Musk fuses SpaceX and xAI in a $1.25T power play
The merger aims to create an integrated innovation entity combining AI, rockets, and communication technologies, with a focus on developing space-based datacentres to meet growing AI energy demands.
SpaceX has acquired Elon Musk’s AI company xAI, bringing xAI’s Grok chatbot and the X social platform under the SpaceX umbrella in a deal that further consolidates Musk’s privately held businesses. Investor and media accounts of the transaction put the combined valuation around $1.25 trillion, reflecting SpaceX’s scale in launch services and Starlink, alongside xAI’s rapid growth in the AI market.
The tie-up is pitched as a way to integrate AI development with SpaceX’s communications infrastructure and space hardware, including ambitions to push computing beyond Earth. The companies argue that the power and cooling demands of AI, if met mainly through terrestrial data centres, will strain electricity supply and local environments, and that space-based systems could become part of a longer-term answer.

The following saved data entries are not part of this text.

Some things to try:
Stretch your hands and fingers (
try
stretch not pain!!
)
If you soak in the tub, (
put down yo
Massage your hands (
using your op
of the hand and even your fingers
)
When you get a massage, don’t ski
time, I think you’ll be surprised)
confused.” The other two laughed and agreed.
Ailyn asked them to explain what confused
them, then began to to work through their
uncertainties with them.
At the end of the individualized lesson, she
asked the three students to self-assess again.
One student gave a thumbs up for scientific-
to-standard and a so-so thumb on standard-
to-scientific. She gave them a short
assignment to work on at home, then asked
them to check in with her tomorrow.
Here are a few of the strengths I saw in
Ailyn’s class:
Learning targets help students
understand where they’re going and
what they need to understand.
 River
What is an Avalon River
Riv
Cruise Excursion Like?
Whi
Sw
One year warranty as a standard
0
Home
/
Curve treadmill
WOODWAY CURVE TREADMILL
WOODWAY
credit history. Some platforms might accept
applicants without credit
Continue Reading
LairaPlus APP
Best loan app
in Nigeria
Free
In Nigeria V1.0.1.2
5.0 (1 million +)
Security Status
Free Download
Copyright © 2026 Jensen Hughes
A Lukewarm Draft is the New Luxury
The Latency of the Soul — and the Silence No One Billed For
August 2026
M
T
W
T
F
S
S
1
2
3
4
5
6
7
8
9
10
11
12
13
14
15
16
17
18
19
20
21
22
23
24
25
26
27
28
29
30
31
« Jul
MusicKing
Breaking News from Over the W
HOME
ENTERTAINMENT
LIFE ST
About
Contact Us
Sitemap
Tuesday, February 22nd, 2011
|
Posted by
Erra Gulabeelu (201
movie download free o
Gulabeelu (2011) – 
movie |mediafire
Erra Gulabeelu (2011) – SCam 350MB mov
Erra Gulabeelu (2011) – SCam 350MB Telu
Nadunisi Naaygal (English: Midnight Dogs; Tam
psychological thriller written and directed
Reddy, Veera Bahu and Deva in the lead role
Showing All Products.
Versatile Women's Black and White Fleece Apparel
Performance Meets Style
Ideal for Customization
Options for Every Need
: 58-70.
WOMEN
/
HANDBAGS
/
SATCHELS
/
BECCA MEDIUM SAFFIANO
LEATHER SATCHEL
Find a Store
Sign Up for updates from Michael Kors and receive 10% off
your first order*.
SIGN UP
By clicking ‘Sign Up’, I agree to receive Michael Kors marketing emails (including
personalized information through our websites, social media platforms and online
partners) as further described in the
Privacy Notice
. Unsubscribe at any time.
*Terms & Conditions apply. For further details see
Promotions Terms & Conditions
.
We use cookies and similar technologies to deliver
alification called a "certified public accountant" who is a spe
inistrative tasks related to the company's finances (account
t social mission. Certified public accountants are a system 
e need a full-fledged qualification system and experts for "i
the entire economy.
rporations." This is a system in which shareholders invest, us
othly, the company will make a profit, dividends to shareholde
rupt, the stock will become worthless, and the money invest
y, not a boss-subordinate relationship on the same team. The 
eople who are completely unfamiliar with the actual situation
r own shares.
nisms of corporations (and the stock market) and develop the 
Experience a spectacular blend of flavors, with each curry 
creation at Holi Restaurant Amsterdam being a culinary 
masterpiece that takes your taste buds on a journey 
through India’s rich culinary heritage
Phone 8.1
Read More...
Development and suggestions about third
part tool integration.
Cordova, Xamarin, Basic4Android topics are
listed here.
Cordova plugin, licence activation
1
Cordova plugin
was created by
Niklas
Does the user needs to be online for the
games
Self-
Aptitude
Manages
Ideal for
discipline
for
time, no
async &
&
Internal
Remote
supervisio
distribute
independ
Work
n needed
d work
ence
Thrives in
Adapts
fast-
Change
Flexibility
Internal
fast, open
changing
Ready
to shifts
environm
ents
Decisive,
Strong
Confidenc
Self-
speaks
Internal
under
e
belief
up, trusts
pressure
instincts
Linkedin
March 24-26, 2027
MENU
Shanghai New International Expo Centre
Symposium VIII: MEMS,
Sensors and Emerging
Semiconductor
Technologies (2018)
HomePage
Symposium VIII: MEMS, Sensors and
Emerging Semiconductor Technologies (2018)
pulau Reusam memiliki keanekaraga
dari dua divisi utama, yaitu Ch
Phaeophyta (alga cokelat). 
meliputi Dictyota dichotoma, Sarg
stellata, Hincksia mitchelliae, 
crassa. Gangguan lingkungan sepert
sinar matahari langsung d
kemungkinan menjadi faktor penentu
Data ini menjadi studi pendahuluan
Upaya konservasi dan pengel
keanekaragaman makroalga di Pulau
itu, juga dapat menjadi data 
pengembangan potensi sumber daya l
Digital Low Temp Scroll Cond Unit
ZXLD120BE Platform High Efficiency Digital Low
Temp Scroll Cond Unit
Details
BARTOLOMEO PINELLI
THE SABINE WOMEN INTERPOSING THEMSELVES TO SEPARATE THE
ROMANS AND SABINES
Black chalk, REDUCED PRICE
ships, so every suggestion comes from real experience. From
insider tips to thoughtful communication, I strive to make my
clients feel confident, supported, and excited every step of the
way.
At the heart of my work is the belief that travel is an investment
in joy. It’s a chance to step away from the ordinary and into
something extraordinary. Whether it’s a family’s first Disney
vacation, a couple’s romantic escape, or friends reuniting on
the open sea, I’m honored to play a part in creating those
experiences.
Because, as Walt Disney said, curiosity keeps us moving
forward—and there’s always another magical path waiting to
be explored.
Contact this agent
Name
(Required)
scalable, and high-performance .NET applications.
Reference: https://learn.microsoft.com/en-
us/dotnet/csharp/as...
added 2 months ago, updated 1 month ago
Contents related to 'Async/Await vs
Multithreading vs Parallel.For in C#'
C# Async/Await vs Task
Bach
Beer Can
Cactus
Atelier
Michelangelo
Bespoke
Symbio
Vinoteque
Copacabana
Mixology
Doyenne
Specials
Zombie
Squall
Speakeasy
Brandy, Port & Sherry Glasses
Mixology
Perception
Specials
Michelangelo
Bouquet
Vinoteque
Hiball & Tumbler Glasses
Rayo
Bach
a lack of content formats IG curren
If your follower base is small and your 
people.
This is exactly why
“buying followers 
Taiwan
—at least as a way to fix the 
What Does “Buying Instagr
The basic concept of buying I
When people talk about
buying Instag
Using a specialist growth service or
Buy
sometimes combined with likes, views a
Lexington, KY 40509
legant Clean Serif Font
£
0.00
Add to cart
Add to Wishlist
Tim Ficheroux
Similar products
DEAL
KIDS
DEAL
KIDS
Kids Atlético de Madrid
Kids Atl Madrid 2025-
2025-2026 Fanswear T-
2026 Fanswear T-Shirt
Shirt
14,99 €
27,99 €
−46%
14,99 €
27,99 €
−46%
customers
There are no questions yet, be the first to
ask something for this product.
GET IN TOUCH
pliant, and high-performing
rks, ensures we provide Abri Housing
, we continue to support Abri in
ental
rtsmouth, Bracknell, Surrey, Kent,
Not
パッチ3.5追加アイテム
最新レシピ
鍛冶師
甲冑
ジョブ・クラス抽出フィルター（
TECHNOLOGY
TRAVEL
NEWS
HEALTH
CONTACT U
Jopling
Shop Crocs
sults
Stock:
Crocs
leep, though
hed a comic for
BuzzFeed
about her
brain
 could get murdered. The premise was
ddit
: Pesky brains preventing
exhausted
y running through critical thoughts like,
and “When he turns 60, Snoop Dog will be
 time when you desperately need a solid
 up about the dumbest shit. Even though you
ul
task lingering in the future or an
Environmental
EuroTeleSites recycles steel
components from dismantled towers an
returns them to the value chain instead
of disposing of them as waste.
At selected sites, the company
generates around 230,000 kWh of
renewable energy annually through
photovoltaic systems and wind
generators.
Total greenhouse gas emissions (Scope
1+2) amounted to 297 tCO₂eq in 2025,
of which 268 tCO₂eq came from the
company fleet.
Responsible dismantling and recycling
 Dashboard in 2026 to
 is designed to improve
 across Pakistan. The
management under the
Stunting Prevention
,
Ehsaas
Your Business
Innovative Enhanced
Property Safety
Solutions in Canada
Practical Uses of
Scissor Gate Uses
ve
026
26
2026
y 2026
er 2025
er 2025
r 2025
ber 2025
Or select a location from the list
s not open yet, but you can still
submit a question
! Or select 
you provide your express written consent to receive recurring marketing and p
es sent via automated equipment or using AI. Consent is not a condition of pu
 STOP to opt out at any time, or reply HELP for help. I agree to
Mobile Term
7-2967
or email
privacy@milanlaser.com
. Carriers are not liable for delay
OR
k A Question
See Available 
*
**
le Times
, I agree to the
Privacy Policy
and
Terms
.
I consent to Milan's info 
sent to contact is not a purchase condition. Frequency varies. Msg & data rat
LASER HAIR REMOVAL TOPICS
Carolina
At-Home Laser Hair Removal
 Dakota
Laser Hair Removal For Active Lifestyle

The deal lands after a period of intense deal-making around xAI. xAI completed a $20 billion Series E in early January that valued the company at about $230 billion, and Tesla has disclosed plans to invest $2 billion in xAI, underscoring how capital-heavy the AI race has become and how closely Musk’s firms are being linked through financing and ownership.
At the same time, Grok and X have faced mounting scrutiny over AI-generated harms, including non-consensual sexualised deepfakes, prompting investigations and renewed pressure on safeguards and enforcement. That backdrop adds regulatory and reputational risk to a structure that now ties AI tooling to a mass-distribution platform and to a company with major government and national-security-adjacent business lines.